------ Task data ------

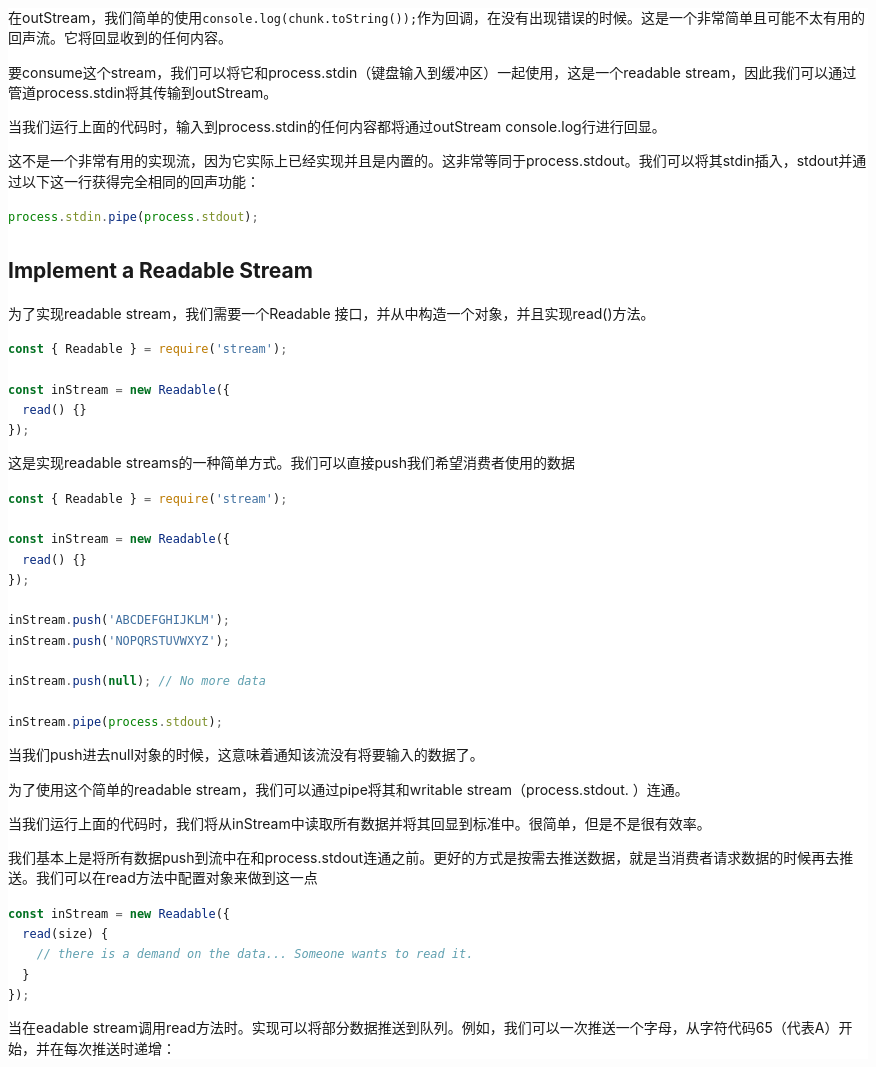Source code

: 
在outStream，我们简单的使用`console.log(chunk.toString());`作为回调，在没有出现错误的时候。这是一个非常简单且可能不太有用的回声流。它将回显收到的任何内容。

要consume这个stream，我们可以将它和process.stdin（键盘输入到缓冲区）一起使用，这是一个readable stream，因此我们可以通过管道process.stdin将其传输到outStream。

当我们运行上面的代码时，输入到process.stdin的任何内容都将通过outStream console.log行进行回显。

这不是一个非常有用的实现流，因为它实际上已经实现并且是内置的。这非常等同于process.stdout。我们可以将其stdin插入，stdout并通过以下这一行获得完全相同的回声功能：

```javascript
process.stdin.pipe(process.stdout);
```

## Implement a Readable Stream
为了实现readable stream，我们需要一个Readable 接口，并从中构造一个对象，并且实现read()方法。

```javascript
const { Readable } = require('stream');

const inStream = new Readable({
  read() {}
});
```
这是实现readable streams的一种简单方式。我们可以直接push我们希望消费者使用的数据

```javascript
const { Readable } = require('stream'); 

const inStream = new Readable({
  read() {}
});

inStream.push('ABCDEFGHIJKLM');
inStream.push('NOPQRSTUVWXYZ');

inStream.push(null); // No more data

inStream.pipe(process.stdout);
```
当我们push进去null对象的时候，这意味着通知该流没有将要输入的数据了。

为了使用这个简单的readable stream，我们可以通过pipe将其和writable stream（process.stdout.
）连通。

当我们运行上面的代码时，我们将从inStream中读取所有数据并将其回显到标准中。很简单，但是不是很有效率。

我们基本上是将所有数据push到流中在和process.stdout连通之前。更好的方式是按需去推送数据，就是当消费者请求数据的时候再去推送。我们可以在read方法中配置对象来做到这一点

```javascript
const inStream = new Readable({
  read(size) {
    // there is a demand on the data... Someone wants to read it.
  }
});
```
当在eadable stream调用read方法时。实现可以将部分数据推送到队列。例如，我们可以一次推送一个字母，从字符代码65（代表A）开始，并在每次推送时递增：
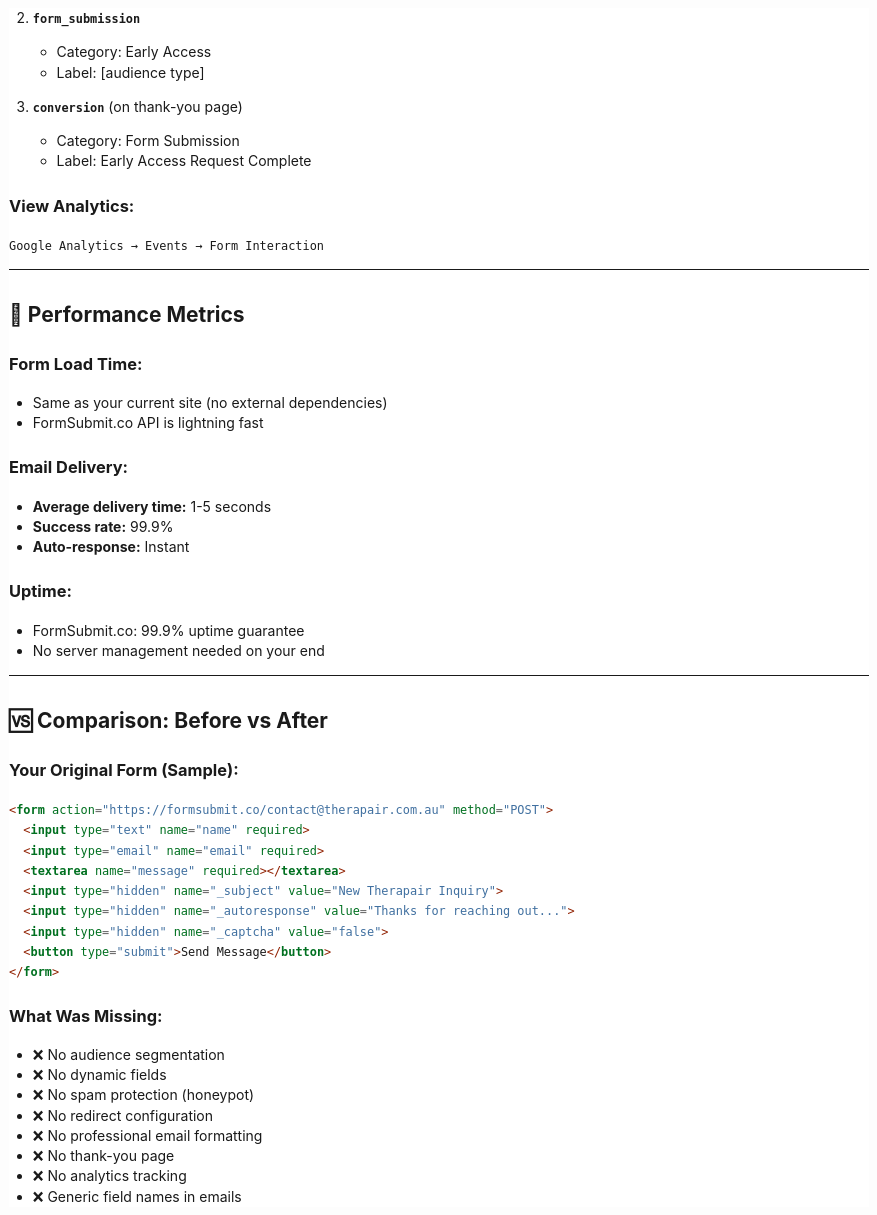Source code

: 2. **`form_submission`**
   - Category: Early Access
   - Label: [audience type]

3. **`conversion`** (on thank-you page)
   - Category: Form Submission
   - Label: Early Access Request Complete

### **View Analytics:**
```
Google Analytics → Events → Form Interaction
```

---

## 🚀 Performance Metrics

### **Form Load Time:**
- Same as your current site (no external dependencies)
- FormSubmit.co API is lightning fast

### **Email Delivery:**
- **Average delivery time:** 1-5 seconds
- **Success rate:** 99.9%
- **Auto-response:** Instant

### **Uptime:**
- FormSubmit.co: 99.9% uptime guarantee
- No server management needed on your end

---

## 🆚 Comparison: Before vs After

### **Your Original Form (Sample):**
```html
<form action="https://formsubmit.co/contact@therapair.com.au" method="POST">
  <input type="text" name="name" required>
  <input type="email" name="email" required>
  <textarea name="message" required></textarea>
  <input type="hidden" name="_subject" value="New Therapair Inquiry">
  <input type="hidden" name="_autoresponse" value="Thanks for reaching out...">
  <input type="hidden" name="_captcha" value="false">
  <button type="submit">Send Message</button>
</form>
```

### **What Was Missing:**
- ❌ No audience segmentation
- ❌ No dynamic fields
- ❌ No spam protection (honeypot)
- ❌ No redirect configuration
- ❌ No professional email formatting
- ❌ No thank-you page
- ❌ No analytics tracking
- ❌ Generic field names in emails
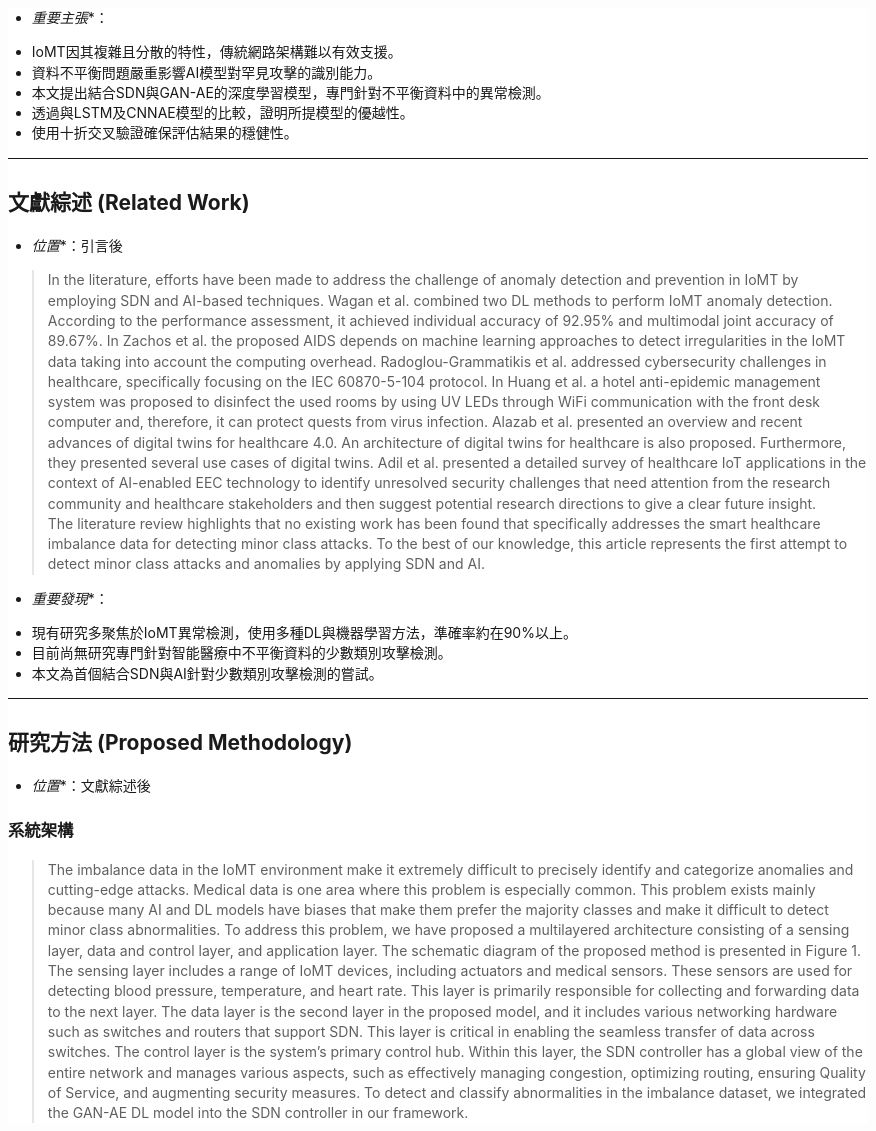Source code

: * *重要主張**：  
- IoMT因其複雜且分散的特性，傳統網路架構難以有效支援。  
- 資料不平衡問題嚴重影響AI模型對罕見攻擊的識別能力。  
- 本文提出結合SDN與GAN-AE的深度學習模型，專門針對不平衡資料中的異常檢測。  
- 透過與LSTM及CNNAE模型的比較，證明所提模型的優越性。  
- 使用十折交叉驗證確保評估結果的穩健性。

- --

## 文獻綜述 (Related Work)  
* *位置**：引言後

> In the literature, efforts have been made to address the challenge of anomaly detection and prevention in IoMT by employing SDN and AI-based techniques. Wagan et al. combined two DL methods to perform IoMT anomaly detection. According to the performance assessment, it achieved individual accuracy of 92.95% and multimodal joint accuracy of 89.67%. In Zachos et al. the proposed AIDS depends on machine learning approaches to detect irregularities in the IoMT data taking into account the computing overhead. Radoglou-Grammatikis et al. addressed cybersecurity challenges in healthcare, specifically focusing on the IEC 60870-5-104 protocol. In Huang et al. a hotel anti-epidemic management system was proposed to disinfect the used rooms by using UV LEDs through WiFi communication with the front desk computer and, therefore, it can protect quests from virus infection. Alazab et al. presented an overview and recent advances of digital twins for healthcare 4.0. An architecture of digital twins for healthcare is also proposed. Furthermore, they presented several use cases of digital twins. Adil et al. presented a detailed survey of healthcare IoT applications in the context of AI-enabled EEC technology to identify unresolved security challenges that need attention from the research community and healthcare stakeholders and then suggest potential research directions to give a clear future insight.  
> The literature review highlights that no existing work has been found that specifically addresses the smart healthcare imbalance data for detecting minor class attacks. To the best of our knowledge, this article represents the first attempt to detect minor class attacks and anomalies by applying SDN and AI.

* *重要發現**：  
- 現有研究多聚焦於IoMT異常檢測，使用多種DL與機器學習方法，準確率約在90%以上。  
- 目前尚無研究專門針對智能醫療中不平衡資料的少數類別攻擊檢測。  
- 本文為首個結合SDN與AI針對少數類別攻擊檢測的嘗試。

- --

## 研究方法 (Proposed Methodology)  
* *位置**：文獻綜述後

### 系統架構  
> The imbalance data in the IoMT environment make it extremely difficult to precisely identify and categorize anomalies and cutting-edge attacks. Medical data is one area where this problem is especially common. This problem exists mainly because many AI and DL models have biases that make them prefer the majority classes and make it difficult to detect minor class abnormalities. To address this problem, we have proposed a multilayered architecture consisting of a sensing layer, data and control layer, and application layer. The schematic diagram of the proposed method is presented in Figure 1. The sensing layer includes a range of IoMT devices, including actuators and medical sensors. These sensors are used for detecting blood pressure, temperature, and heart rate. This layer is primarily responsible for collecting and forwarding data to the next layer. The data layer is the second layer in the proposed model, and it includes various networking hardware such as switches and routers that support SDN. This layer is critical in enabling the seamless transfer of data across switches. The control layer is the system’s primary control hub. Within this layer, the SDN controller has a global view of the entire network and manages various aspects, such as effectively managing congestion, optimizing routing, ensuring Quality of Service, and augmenting security measures. To detect and classify abnormalities in the imbalance dataset, we integrated the GAN-AE DL model into the SDN controller in our framework.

------

## [What is being asked]
Exactly as they appear, print the lines of the listing above from its first line through the line that contains "当我们运行上面的代码时，输入", minus the pictures.

## [Solution for this problem]
Source code

: 
在outStream，我们简单的使用`console.log(chunk.toString());`作为回调，在没有出现错误的时候。这是一个非常简单且可能不太有用的回声流。它将回显收到的任何内容。

要consume这个stream，我们可以将它和process.stdin（键盘输入到缓冲区）一起使用，这是一个readable stream，因此我们可以通过管道process.stdin将其传输到outStream。

当我们运行上面的代码时，输入到process.stdin的任何内容都将通过outStream console.log行进行回显。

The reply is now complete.